三年前的乔展不说顽劣,至少没有现在这么正经可靠,那时候他跟古时月谈恋爱多少带着些年少的冲动和好奇。
古时月当时说自己要出国的时他也想过要不就算了,可看着古时月眼中的期待和憧憬,他到底是不忍心,脑子一人就半是哄半是骗地跟他说会陪他一起出国。
古时月向来执行力很强,尽管自己的事情已经多到忙不过来,但乔展答应他后他还是从本就不多的时间里挤出空闲来帮乔展准备出国的事宜。
乔展看他越来越认真的样子,更加不忍心告诉他真相,也曾真的动过一起留学的念头,甚至都跟他爸妈摊牌了。
但那时候乔展家里的公司已经出现了一些问题,虽然他爸还能顶上,但上门追债的人已经堵到了家门口,即便父母松口他也知道自己是真的没办法出去。
后来古时月听到他醉酒后跟好友的诉苦,觉得自己简直傻的冒泡,明明他自己这样不上心,对各种事项都是敷衍了事,他还只觉得乔展只是不懂不会。
三年前经历过的愚弄再次上演,古时月毫无长进,依旧觉得痛彻心扉。
他向来自诩清醒独立,和乔展分手后从来没想过复合,也没打扰过前任。
但时间会淡化伤痛,再次看到乔展时,曾经被欺骗的痛苦变得很轻,心动的感觉让他可以忽略那些不重要的过去。
他还是对乔展有感觉,还是想跟他在一起,因此他默认乔展的接近,也自动抛弃了理智。
如今摊开来,确实不能全怪乔展。
是他自己上赶着。
乔展跨过中控台,将他抱进怀里,声音颤抖着跟他解释:“不一样的,不是一样的。

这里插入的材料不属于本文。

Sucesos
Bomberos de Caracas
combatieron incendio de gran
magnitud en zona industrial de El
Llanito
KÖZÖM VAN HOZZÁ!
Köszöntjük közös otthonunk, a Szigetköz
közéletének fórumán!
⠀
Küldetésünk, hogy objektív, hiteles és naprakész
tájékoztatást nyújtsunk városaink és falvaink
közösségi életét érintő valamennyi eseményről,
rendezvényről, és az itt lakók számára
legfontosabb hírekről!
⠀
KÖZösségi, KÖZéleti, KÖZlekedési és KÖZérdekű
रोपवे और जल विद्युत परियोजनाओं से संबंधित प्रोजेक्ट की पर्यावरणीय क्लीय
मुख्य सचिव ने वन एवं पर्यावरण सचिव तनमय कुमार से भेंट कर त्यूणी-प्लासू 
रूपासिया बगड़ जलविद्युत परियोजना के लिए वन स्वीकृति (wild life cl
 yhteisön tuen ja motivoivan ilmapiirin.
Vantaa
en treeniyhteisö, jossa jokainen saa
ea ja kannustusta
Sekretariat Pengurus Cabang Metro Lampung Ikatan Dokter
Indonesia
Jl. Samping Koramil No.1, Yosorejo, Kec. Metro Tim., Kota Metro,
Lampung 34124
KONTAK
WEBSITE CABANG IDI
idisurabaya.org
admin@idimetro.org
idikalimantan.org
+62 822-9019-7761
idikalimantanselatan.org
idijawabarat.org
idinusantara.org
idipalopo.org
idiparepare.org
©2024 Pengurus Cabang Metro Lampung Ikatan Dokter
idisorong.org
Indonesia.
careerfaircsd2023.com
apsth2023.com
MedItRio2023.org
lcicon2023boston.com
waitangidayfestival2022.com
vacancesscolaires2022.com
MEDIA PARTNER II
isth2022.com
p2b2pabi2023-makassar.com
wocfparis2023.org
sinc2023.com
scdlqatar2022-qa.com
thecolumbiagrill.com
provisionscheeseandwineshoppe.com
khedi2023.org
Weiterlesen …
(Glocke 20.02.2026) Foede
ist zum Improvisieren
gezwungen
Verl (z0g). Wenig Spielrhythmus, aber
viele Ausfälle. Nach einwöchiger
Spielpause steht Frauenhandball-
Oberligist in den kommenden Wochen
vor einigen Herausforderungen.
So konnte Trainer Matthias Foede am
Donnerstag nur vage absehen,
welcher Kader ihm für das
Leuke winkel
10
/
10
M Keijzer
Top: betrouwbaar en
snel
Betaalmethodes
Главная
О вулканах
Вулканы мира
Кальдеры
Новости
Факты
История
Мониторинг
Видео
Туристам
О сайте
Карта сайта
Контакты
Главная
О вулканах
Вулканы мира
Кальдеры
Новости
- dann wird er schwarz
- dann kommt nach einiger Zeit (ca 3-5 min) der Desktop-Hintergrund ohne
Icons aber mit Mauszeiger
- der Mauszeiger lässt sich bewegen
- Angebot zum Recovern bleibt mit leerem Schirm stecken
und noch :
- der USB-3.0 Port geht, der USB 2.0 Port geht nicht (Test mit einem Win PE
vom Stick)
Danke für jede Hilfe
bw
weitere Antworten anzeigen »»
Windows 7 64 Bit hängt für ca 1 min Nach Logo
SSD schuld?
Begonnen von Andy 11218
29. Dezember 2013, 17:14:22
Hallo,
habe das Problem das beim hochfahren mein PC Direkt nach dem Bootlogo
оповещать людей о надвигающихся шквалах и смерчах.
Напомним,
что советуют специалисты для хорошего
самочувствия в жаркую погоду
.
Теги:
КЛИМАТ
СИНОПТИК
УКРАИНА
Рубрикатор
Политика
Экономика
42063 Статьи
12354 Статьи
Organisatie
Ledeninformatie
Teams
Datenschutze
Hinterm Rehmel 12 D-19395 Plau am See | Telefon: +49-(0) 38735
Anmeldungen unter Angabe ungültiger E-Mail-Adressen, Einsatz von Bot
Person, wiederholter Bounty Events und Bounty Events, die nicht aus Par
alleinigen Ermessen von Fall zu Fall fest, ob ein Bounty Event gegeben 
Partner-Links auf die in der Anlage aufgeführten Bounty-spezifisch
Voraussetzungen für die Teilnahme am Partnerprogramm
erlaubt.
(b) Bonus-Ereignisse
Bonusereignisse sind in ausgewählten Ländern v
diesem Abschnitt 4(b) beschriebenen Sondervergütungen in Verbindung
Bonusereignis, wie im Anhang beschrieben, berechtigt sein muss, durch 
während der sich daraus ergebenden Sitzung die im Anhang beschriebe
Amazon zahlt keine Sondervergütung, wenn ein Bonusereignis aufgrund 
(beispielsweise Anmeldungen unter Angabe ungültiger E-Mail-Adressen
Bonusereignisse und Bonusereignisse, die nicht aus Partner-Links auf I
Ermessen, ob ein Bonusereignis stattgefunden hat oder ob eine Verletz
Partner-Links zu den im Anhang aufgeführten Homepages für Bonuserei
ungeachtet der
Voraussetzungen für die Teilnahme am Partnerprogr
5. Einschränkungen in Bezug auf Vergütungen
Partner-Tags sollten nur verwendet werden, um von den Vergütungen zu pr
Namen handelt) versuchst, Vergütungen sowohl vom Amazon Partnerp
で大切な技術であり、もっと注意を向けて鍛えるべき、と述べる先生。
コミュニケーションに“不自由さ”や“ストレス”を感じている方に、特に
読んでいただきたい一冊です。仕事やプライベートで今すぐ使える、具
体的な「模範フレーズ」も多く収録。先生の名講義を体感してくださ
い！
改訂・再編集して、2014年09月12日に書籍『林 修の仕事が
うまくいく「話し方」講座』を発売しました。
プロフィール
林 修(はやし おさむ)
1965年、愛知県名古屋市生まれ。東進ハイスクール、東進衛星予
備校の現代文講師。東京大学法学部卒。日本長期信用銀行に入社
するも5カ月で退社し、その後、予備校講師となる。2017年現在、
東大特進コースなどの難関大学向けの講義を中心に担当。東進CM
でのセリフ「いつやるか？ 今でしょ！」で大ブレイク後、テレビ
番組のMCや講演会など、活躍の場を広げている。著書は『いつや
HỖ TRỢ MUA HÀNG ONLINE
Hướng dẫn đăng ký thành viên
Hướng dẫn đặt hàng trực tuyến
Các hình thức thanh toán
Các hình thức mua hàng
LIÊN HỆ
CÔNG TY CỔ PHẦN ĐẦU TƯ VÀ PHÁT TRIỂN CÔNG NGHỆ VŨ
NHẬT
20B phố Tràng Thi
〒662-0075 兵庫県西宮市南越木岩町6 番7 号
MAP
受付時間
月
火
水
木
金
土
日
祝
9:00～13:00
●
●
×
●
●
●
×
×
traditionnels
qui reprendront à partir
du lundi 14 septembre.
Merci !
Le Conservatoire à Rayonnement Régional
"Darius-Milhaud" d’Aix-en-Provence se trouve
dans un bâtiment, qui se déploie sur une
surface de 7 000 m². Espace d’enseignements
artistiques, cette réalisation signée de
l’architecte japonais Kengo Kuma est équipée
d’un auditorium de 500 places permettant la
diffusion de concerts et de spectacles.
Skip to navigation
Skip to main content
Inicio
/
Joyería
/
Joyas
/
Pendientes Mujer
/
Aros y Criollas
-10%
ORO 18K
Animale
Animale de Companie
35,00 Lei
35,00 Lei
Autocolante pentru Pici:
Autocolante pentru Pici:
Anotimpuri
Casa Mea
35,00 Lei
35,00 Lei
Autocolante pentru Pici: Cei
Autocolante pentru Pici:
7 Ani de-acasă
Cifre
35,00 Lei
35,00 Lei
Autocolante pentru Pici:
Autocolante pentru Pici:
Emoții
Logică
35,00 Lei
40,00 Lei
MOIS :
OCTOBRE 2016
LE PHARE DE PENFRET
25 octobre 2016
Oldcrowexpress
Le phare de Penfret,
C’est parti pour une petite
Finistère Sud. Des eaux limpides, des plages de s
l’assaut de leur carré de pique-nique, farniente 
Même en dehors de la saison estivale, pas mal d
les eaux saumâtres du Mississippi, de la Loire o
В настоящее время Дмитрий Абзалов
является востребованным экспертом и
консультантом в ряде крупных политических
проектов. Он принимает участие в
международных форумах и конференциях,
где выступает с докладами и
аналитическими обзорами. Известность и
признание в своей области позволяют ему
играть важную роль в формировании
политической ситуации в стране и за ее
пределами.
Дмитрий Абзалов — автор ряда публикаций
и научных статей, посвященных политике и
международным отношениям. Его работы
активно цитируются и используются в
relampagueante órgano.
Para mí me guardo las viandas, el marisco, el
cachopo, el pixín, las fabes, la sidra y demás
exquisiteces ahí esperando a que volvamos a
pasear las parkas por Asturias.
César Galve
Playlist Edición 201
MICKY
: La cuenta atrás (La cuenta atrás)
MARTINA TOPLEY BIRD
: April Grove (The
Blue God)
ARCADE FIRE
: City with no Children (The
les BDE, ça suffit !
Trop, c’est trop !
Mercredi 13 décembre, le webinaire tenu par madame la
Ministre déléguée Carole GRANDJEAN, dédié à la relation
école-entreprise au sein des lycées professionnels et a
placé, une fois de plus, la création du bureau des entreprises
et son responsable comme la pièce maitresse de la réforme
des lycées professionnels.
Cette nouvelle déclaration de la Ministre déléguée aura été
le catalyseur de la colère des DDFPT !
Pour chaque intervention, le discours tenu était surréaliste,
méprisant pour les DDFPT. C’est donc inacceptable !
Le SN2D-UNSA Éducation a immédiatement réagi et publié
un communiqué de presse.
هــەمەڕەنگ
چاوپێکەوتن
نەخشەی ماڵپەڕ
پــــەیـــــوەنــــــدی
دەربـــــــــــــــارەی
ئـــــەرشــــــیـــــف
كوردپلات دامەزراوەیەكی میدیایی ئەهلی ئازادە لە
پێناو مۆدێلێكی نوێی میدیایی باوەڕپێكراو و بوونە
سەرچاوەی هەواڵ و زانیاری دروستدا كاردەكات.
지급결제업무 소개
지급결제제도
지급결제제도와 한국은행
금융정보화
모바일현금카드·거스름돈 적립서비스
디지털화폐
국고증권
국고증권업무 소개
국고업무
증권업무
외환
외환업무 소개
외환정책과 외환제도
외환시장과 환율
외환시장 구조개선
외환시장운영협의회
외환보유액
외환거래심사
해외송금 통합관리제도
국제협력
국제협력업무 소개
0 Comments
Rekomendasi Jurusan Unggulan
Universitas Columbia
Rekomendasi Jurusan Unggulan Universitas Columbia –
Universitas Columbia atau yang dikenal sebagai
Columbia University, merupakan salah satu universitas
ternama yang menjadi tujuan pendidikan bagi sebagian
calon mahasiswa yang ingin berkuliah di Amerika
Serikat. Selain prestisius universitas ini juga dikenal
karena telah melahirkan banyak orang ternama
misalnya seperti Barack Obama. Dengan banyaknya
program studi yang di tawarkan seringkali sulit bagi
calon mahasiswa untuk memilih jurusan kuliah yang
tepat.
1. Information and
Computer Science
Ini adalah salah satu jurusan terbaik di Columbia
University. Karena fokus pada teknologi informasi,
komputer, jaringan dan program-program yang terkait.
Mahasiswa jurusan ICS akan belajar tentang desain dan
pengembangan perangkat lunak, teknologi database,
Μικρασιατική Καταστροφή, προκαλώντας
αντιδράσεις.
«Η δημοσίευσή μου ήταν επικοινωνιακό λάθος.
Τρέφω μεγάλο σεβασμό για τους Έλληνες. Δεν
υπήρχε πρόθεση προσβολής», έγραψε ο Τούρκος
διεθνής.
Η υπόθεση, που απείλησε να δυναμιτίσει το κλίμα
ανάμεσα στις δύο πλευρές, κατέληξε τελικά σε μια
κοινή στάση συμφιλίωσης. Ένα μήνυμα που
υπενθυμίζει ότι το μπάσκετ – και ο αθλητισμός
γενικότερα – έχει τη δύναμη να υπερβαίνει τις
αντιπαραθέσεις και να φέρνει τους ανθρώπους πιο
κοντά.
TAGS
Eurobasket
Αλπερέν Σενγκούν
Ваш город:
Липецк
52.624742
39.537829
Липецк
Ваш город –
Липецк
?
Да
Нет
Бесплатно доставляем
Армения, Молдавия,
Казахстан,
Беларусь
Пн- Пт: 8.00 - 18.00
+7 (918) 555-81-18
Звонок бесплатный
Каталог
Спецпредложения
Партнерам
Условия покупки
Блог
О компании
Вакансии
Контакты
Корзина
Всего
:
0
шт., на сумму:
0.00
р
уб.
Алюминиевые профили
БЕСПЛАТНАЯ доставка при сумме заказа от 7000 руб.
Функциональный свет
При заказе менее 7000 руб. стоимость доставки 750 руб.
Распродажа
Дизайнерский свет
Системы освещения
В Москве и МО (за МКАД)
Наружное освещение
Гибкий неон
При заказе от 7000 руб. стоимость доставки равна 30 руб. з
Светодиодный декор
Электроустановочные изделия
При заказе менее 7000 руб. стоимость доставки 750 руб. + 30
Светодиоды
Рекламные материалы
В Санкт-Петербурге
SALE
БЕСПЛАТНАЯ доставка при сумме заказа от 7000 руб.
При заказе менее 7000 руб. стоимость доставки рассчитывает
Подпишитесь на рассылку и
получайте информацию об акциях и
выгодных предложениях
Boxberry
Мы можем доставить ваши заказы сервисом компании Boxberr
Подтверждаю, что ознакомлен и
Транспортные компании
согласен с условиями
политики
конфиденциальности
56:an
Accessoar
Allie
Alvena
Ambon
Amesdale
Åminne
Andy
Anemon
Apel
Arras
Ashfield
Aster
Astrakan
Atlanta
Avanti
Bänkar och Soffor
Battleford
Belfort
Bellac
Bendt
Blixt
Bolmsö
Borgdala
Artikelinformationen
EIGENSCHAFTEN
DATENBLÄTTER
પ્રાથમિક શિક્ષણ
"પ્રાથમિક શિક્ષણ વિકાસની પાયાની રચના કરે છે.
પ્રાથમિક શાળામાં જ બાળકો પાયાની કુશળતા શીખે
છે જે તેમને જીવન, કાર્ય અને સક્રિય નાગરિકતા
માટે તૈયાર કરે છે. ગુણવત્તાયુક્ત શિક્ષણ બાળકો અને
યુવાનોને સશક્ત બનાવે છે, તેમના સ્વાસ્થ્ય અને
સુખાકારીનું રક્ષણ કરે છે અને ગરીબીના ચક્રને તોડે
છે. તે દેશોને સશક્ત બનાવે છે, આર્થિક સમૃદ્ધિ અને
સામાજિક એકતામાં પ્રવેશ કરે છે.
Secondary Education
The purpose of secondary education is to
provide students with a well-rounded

”
“我从来没有觉得你可笑,三年前不是,现在也不是,一直都是我做错了,对不起宝宝。”
古时月过不了自己心里这道坎,也听不进去乔展的道歉。
他抹了把脸,从乔展怀里挣扎出来。
乔展被他拒绝的动作弄得心慌,还想伸手却又不敢,只能滑稽地停在半空。
“你不要说了,我现在听不进去,你让我冷静一下。”
乔展看着他,欲言又止,最后也只能点头答应。
乔展试图发动汽车,但他现在也是心神不宁,为了安全考虑,最后他叫来司机开车,自己跟古时月坐在后排。
一路上古时月都沉默着,他侧头靠在椅背上,望着窗外快速后退的景色,车窗外闪过的霓虹映在他脸上,将他的面孔切割成不同光亮的色块,在昏暗的车厢里看不清神色。
乔展一路上都没放松下来,几乎是正襟危坐地看着古时月,他几次伸手想去拉古时月的手,都还没碰到古时月就像是发现一般收回了搭在身侧的手掌。
乔展如墨般的眸色更暗了几分。
后半程,古时月终于忍不住闭上了眼睛,呼吸清浅似乎是睡着了。
车里开着暖气并不冷,但乔展还是将自己的外套脱了下来,给古时月披在身上。
一路沉默着到了公寓楼下,乔展没有叫醒古时月,想将人抱出去。
但他刚碰到古时月的身体,沉睡的人就睁开了眼睛。
乔展掩饰着开口:“我们到了。”
古时月环顾四周,稍稍清醒了一些,低头有看到自己身上披着的乔展的外套。
“车上没毯子,我怕你睡着了着凉,就先给你披上了。”
没等古时月丢给他,乔展很有自觉地将外套收了回来。